A practical demonstration of this paradigm shift occurred during a GStack/GBrain hackathon with 85 project submissions. Previously, judging such an event would require days of manual review, but the Agent completed the task in approximately 30 minutes. The system analyzed code quality, conducted research on participants, watched demo videos, rated user interfaces, and ranked the teams without any new code being written by Tan. The result was converted into a reusable tarball, allowing anyone to apply the same logic to future hackathons. This inversion turns what used to be a full-fledged software project involving crawlers, scoring pipelines, and video processing into a Markdown-based solution built in an afternoon. The winner of the hackathon even contributed a piece of code that enabled GStack to test iOS apps on simulators and real devices, a functionality built by one person in less than 8 hours.

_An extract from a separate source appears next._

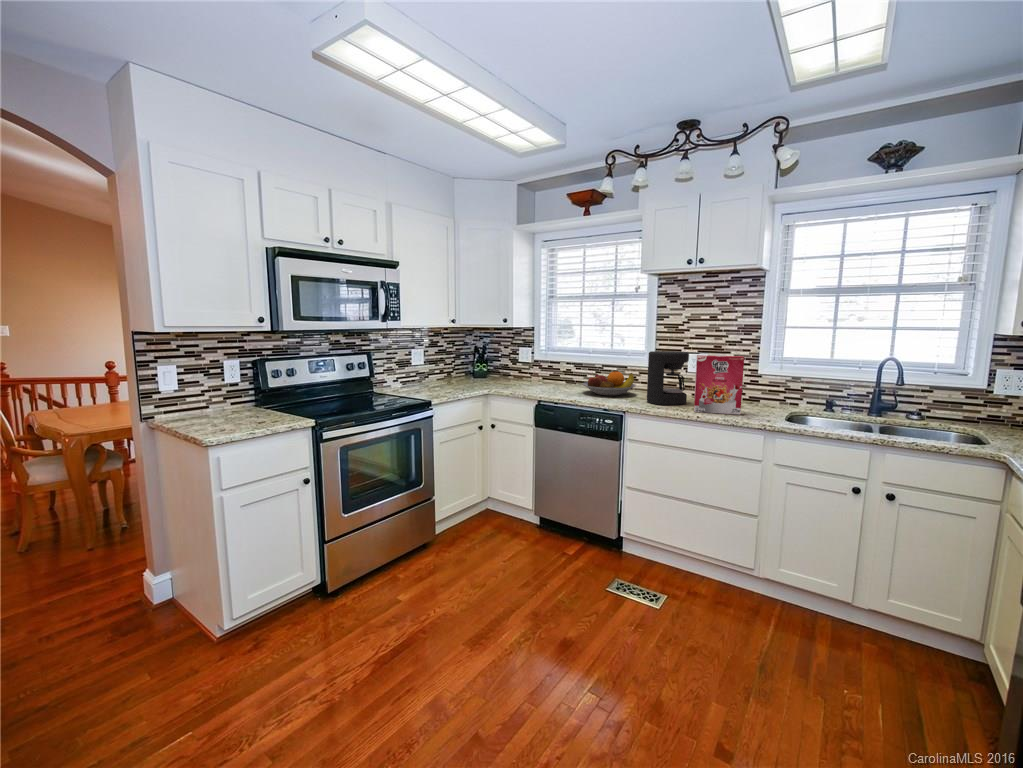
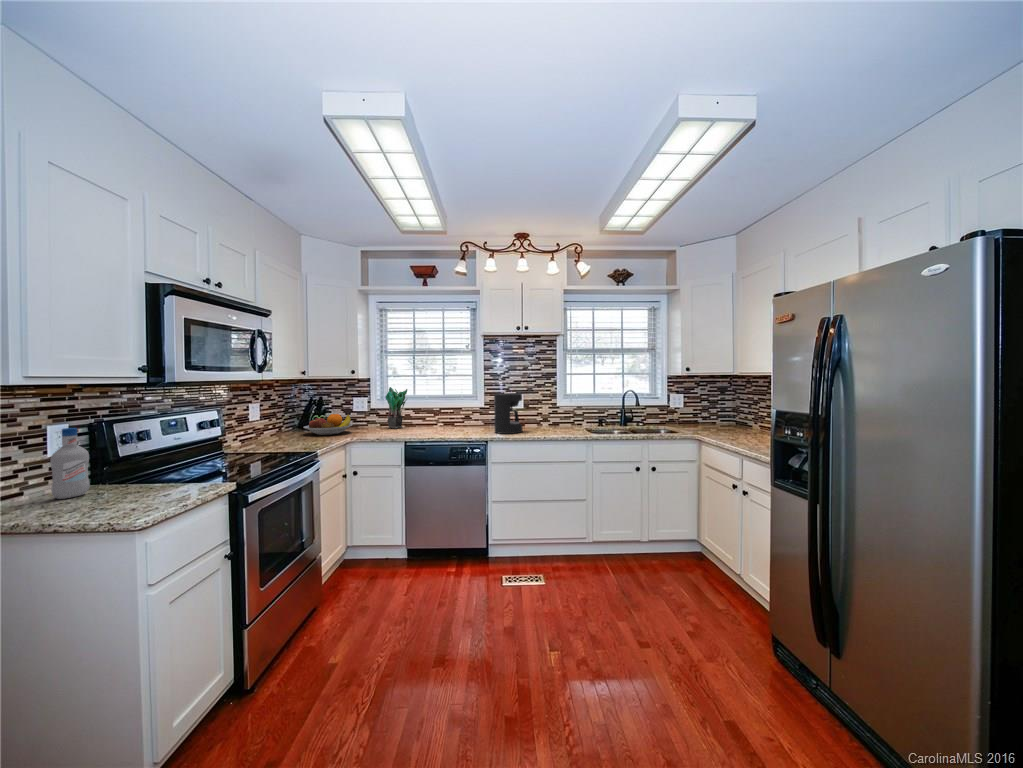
potted plant: none [542,337,568,384] -> present [386,387,407,428]
cereal box: present [694,355,744,415] -> none [534,394,566,435]
bottle: none [213,364,239,415] -> present [51,428,90,499]
fruit bowl: present [582,371,636,396] -> present [304,414,353,435]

The economic implication of this shift requires a willingness to spend on tokens rather than hoarding them. Peter Steinberger, creator of OpenClaw, mentioned an annual token spend of around $1 million, a figure that might deter many but represents a strategic investment in living in 2028 while others remain in 2026. OpenAI has recognized this trend by offering YC companies a $2 million token credit limit via an uncapped SAFE. The logic is that transforming raw intelligence into tokens and then into usable outputs creates a first-mover advantage similar to the early internet days of 1994. Organizations that continue to haggle over collapsing prices risk being left behind, while those willing to 'token-max' can operate with a lead that will take years for competitors to close. A token investment of $100,000 today may cost only $100 by the end of 2028, making the upfront capital expenditure a high-value strategic move.
Ultimately, the goal is to build liberating institutions rather than control systems. Tan compares the old 'Foxconn factory' model to Esalen, a place where people go to be dismantled and reshaped, dropping their armor to return more like themselves. The new software philosophy rejects assembly lines, foremen, and 6 a.m. whistles in favor of freedom. OpenClaw is described as a Ferrari where the user must bring their own wrenches, acknowledging that the model is the engine, not the whole car. We are still in the Apple I moment, soldering breadboards and finishing the work ourselves. The rough edges of these systems are a feature, not a bug, signifying that they have not been locked up by excessive safety rails. The engineer who writes the least code often builds the most, as the bottleneck shifts from construction capacity to clarity, taste, and judgment regarding what is worth building.